するとそこへ、ザッザッと足音と共に、甲冑を着けた兵士達が私とハクの前へやって来た。
「おいそこの君、昨日の朝方、王都の中央広場で騒ぎを起こした男だな? 街の領主から訴えがあった。罪人として一緒に来て貰おう」
昨日の騒ぎとは、あのブタ野郎達のことか。今回もまた正当防衛は成立しないんだろうな。
事を荒立てたくはないし、大人しく従っておいたほうが無難かも。まったく、ついてない……。
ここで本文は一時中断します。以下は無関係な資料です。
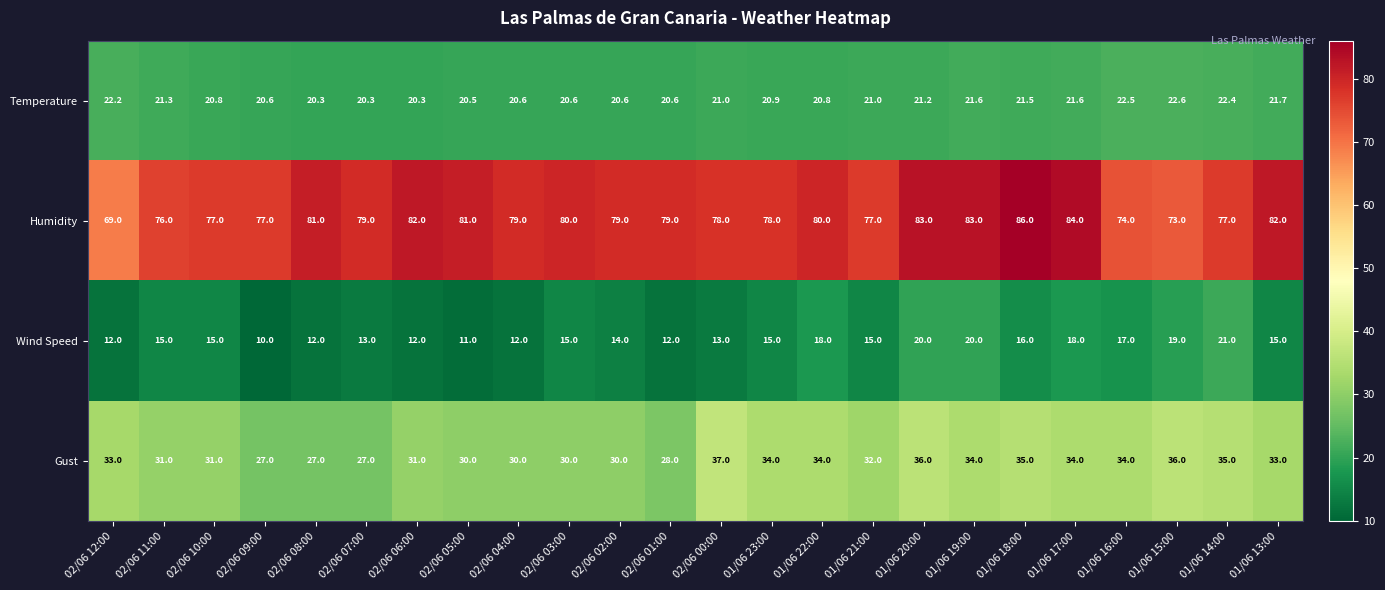

What is the difference between the second highest and second lowest values in the Wind Speed series?

9.0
「わかりました、大人しく付いて行きますよ。あ、荷物はどうしたらいいですか?」
「ああ、貴重品以外は我々が持って行こう。このキャンプ道具と、この革袋だけか?」
何だかヤケに親切なんだけど、本当に兵士?
「はい。あ、でも革袋は重いので自分で持ちます」
「何が入ってるんだ? まさか危険物とかじゃないだろうな、もし武器ならこちらで預かる」
アックスなんだから武器っちゃあ武器だよね。
一応は逮捕だと思われるので、今のうちに洗いざらい話しておいたほうがいいかも。
「私は樵の仕事をしています。後、冒険者もやっていて、その袋の中にはアックスが入っています」
「そうか、樵で冒険者でアックスかあ、仕事道具でもあるわけだ。念のため中を見せて貰うぞ」
そう言って、隊長らしき男が部下の兵士に袋の中を確認させた。すると――
「た、隊長……これ、あ、あれですよ、あれ!」
隊長が眉を顰めて部下に尋ねる。
「おい、あれじゃわからんだろう、アックスなんだろ? じゃあ一応武器としてこちらで管理する」
「隊長ってば、違いますよ! "ゼルトザーム"と呼ばれる巷じゃ有名なバトルアックスですよ!」
"ゼルトザーム"って何?
いつの間にそんなシビれるようなネームが付いたのか……。
また捕まったんだけど、でまた食事が中途半端で終わっちゃったんだけど、ああ、だからスレンダーなのかも……だよね?